Plan International, funded by the United States Department of Labor (USOL), has developed a project called Safeguarding Against and Addressing Fishers’ Exploitation at Sea (SAFE Seas), now being implemented in Indonesia and the Philippines.
Through SAFE Seas, Plan Indonesia has established a Safe Fishing Alliance (SFA) to promote a fair and transparent supply chain in the fishing industry among workers, the private sector and the government.
At the community-level, Plan Indonesia is partnering with Destructive Fishing Watch (DFW) Indonesia to establish fisher centers in Tegal, Central Java, and Bitung, North Sulawesi, to ensure reporting mechanisms are accessible for fishermen.

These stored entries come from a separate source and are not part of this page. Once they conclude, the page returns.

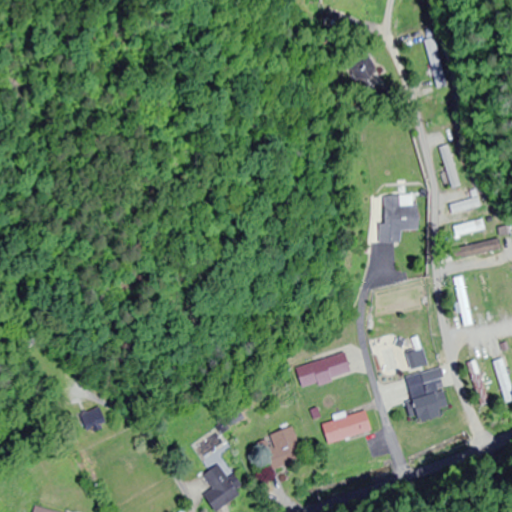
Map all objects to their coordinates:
building: (420, 13)
building: (436, 64)
building: (453, 167)
building: (473, 207)
building: (402, 217)
building: (471, 229)
building: (479, 249)
building: (508, 278)
building: (465, 293)
building: (491, 297)
building: (476, 342)
building: (328, 371)
building: (503, 372)
building: (421, 386)
building: (482, 386)
building: (435, 409)
building: (97, 421)
building: (351, 428)
building: (284, 452)
road: (431, 475)
building: (227, 488)
building: (42, 510)
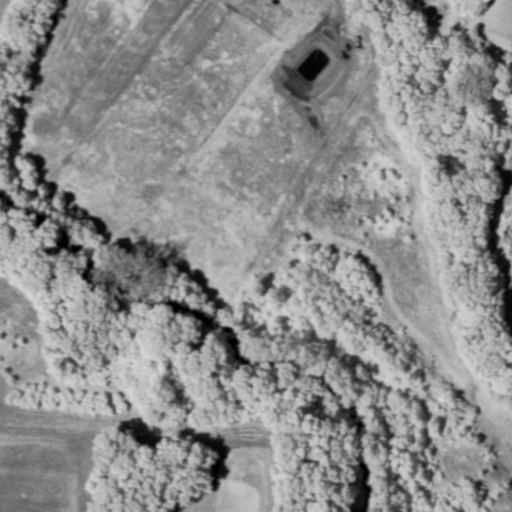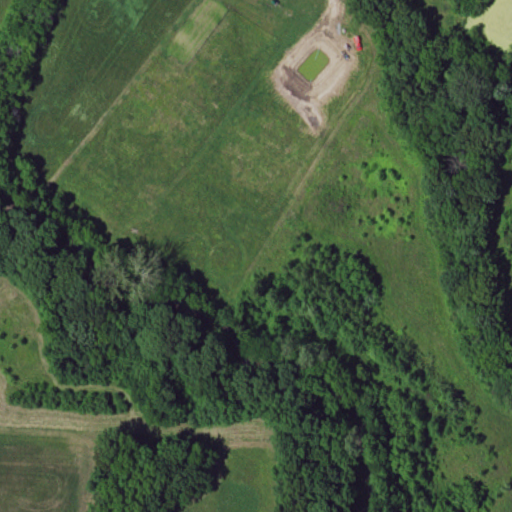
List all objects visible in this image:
river: (222, 334)
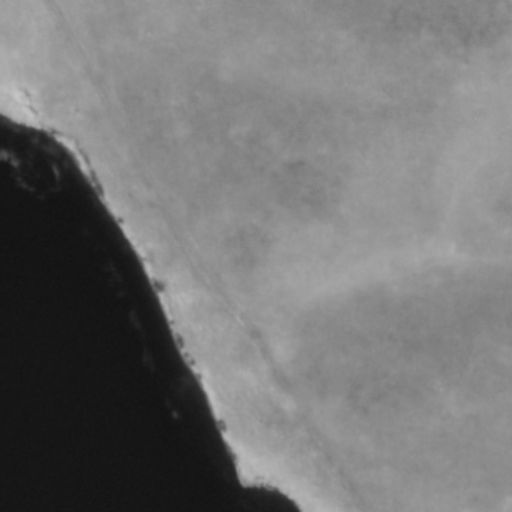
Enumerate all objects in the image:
road: (209, 259)
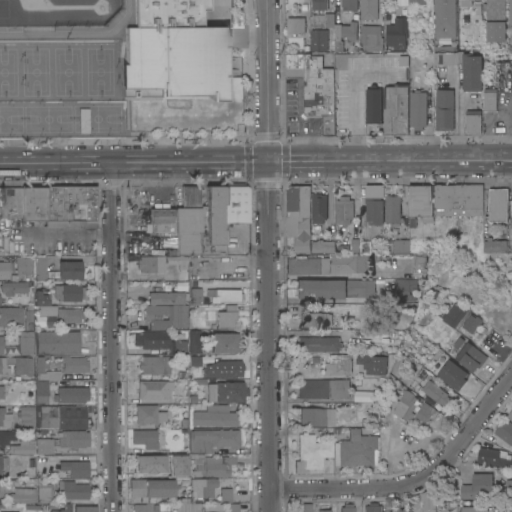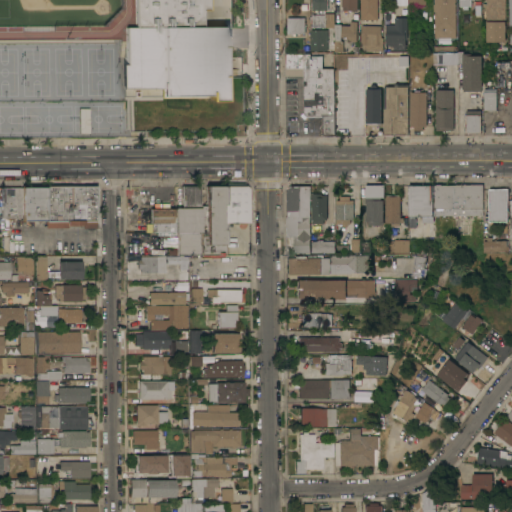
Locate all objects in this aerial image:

“Through these fisher centers, we aim to combat exploitative practices on fishing vessels and at the same time, educate workers in the fishing industry about their labor rights and acceptable working conditions,” said SAFE Seas project director Nono Sumarsono.
A senior officer at the US Department of Labor, Marina Colby, reported that the department was currently funding approximately US$11 million for technical assistance programs to address forced labor and child labor in the seafood sector, including SAFE Seas.
“Indonesia’s fisheries are a global importance, along with all the fishers that keep the sector afloat. Today, we are all seeing the vulnerability of fishers increased due to COVID-19, pressing us to do more to help mitigate the risks,” Colby said.